Dear @deepcs233 , I tried to retrain your model and submit to online leaderboard. I collected around 1.5TB of data. However, my evaluation driving score is only around 30%. Route complement 68.208 and infraction rate 0.479.

This score is way too low compared to your reported result. Any hints what might have gone wrong?

deepcs233 commented 1 year ago

I'm sorry, that didn't occur for me. But i have some suggestions:

  1. The online leaderboard does not look like it will consider 'stop sign', and you may modify your training code.
  2. The controller hyper-parameters could be adjusted, depending on your specific model.
  3. Have you collected night data, and have you removed frames that were not moving for a long time?
hz3014 commented 1 year ago

I'm sorry, that didn't occur for me. But i have some suggestions:

  1. The online leaderboard does not look like it will consider 'stop sign', and you may modify your training code.
  2. The controller hyper-parameters could be adjusted, depending on your specific model.
  3. Have you collected night data, and have you removed frames that were not moving for a long time?

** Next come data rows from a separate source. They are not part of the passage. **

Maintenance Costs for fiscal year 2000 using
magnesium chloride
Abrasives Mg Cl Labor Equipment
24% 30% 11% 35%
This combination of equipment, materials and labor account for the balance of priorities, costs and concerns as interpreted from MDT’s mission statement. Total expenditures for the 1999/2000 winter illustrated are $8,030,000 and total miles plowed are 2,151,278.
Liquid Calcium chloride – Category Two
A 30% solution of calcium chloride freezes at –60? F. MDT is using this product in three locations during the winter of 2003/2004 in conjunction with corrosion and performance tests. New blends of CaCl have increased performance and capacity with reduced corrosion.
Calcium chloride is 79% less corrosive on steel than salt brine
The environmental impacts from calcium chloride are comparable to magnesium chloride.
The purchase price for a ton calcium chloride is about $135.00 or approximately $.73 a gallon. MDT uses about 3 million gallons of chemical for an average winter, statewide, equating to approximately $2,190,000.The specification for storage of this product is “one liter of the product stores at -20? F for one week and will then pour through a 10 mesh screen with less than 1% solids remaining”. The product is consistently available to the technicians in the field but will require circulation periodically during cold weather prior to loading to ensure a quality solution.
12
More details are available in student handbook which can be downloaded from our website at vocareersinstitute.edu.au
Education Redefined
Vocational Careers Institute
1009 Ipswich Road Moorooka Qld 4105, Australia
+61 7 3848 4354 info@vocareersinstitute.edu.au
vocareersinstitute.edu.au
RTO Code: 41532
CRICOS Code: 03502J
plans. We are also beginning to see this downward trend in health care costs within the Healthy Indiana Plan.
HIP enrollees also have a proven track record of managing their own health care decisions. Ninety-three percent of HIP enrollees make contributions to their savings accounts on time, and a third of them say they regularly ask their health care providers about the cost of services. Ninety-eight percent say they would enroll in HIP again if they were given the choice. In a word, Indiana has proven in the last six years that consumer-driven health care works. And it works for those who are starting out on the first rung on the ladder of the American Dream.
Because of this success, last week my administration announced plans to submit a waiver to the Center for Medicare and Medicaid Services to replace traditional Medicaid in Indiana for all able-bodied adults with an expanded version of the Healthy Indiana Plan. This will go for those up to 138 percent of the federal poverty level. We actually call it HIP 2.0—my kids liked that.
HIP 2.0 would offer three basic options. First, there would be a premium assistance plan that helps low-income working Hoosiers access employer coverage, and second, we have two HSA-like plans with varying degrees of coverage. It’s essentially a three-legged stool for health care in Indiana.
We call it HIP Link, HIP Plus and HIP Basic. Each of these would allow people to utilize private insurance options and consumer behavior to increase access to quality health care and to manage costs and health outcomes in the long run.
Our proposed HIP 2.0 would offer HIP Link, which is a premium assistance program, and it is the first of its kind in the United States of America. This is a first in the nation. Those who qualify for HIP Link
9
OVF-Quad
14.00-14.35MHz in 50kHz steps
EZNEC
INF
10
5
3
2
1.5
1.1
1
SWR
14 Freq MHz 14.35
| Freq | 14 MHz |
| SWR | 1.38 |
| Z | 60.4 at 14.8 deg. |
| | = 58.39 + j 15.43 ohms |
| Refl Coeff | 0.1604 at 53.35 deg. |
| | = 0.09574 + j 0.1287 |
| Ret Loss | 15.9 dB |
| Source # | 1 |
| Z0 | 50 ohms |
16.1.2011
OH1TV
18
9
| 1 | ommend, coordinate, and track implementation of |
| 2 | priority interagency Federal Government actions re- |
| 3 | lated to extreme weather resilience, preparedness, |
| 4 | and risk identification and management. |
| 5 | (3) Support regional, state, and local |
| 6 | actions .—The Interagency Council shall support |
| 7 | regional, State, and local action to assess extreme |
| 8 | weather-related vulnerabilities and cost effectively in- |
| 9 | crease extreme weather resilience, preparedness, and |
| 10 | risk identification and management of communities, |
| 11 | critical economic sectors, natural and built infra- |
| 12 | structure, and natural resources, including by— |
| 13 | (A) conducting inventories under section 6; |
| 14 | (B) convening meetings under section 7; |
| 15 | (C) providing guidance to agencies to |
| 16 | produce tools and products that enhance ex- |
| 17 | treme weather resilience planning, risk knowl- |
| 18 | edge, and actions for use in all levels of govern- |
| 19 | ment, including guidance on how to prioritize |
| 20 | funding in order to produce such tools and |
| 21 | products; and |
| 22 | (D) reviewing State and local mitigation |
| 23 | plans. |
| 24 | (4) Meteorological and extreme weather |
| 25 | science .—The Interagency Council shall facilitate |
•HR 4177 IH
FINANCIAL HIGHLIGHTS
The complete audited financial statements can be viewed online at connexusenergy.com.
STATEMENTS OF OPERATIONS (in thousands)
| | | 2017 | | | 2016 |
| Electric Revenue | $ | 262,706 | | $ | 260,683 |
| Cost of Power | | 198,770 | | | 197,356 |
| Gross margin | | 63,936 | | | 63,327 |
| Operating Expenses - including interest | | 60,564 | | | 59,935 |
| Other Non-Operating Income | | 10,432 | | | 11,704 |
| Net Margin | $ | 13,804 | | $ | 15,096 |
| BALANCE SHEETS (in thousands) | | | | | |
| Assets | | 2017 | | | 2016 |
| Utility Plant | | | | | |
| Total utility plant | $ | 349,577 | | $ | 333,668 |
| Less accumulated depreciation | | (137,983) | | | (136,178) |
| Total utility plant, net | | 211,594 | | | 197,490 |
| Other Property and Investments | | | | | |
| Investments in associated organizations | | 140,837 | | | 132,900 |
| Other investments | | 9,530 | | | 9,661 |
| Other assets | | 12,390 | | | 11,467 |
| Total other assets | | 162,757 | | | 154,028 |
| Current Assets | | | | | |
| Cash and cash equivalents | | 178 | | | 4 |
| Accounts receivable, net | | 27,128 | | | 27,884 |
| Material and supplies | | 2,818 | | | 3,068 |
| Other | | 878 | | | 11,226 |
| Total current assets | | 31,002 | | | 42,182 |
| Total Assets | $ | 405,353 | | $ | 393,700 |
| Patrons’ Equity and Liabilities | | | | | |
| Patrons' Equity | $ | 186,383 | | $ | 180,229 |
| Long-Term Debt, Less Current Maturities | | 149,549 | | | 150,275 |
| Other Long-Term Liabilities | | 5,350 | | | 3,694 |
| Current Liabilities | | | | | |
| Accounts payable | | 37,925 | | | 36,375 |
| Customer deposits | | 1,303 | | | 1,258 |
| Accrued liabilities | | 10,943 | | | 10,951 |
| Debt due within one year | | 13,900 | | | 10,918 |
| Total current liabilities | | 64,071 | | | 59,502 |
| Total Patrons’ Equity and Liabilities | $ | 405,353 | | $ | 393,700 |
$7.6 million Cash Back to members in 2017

Dear @deepcs233 Thank you for your reply. A1. Are you suggesting that we should remove slow down actions for 'stop sign' during online leaderboard evaluation?

I have also noticed during local evaluation, when approaching "stop sign", trajectory prediction is very short(almost none) and agent is not able to move any more. Did you meet this issue before? I guess something wrong happened during data collection for "stop sign" scenario.

Speaking of data collection, I noticed many collected data contains frames that ego-vehicle is blocked for a long time. I tried to recollect the same scenario, but they are also blocked, seems nothing much changed. Is there anyway to overcome this issue? I guess simple removing them would cause agent not able to learn such scenario?

I will look into hyper-parameter adjustment and I have collected night data. By the way, my local CARLA 42 routes benchmark has better result which is around 80% driving score, despite still 10% lower than Interfuser reported value. But the difference is a lot smaller than online leaderboard.

Looking forward for your reply : )

deepcs233 commented 1 year ago

Hi! Sorry for the late response, i haven't notice it because it's a closed isse:)

I have also noticed during local evaluation, when approaching "stop sign", trajectory prediction is very short(almost none) and agent is not able to move any more. Did you meet this issue before? I guess something wrong happened during data collection for "stop sign" scenario.

I haven't noticed this situation. The predicted trajectoryin our project is the future route that the ego-car will drive along, like a navigation route. So i think the collected GT here may not be very short?

Speaking of data collection, I noticed many collected data contains frames that ego-vehicle is blocked for a long time. I tried to recollect the same scenario, but they are also blocked, seems nothing much changed. Is there anyway to overcome this issue? I guess simple removing them would cause agent not able to learn such scenario?

There is no need to re-collect the scenarios. We can delete the blocked frames and re-arange them. The corrsponing code can be found in tools/data.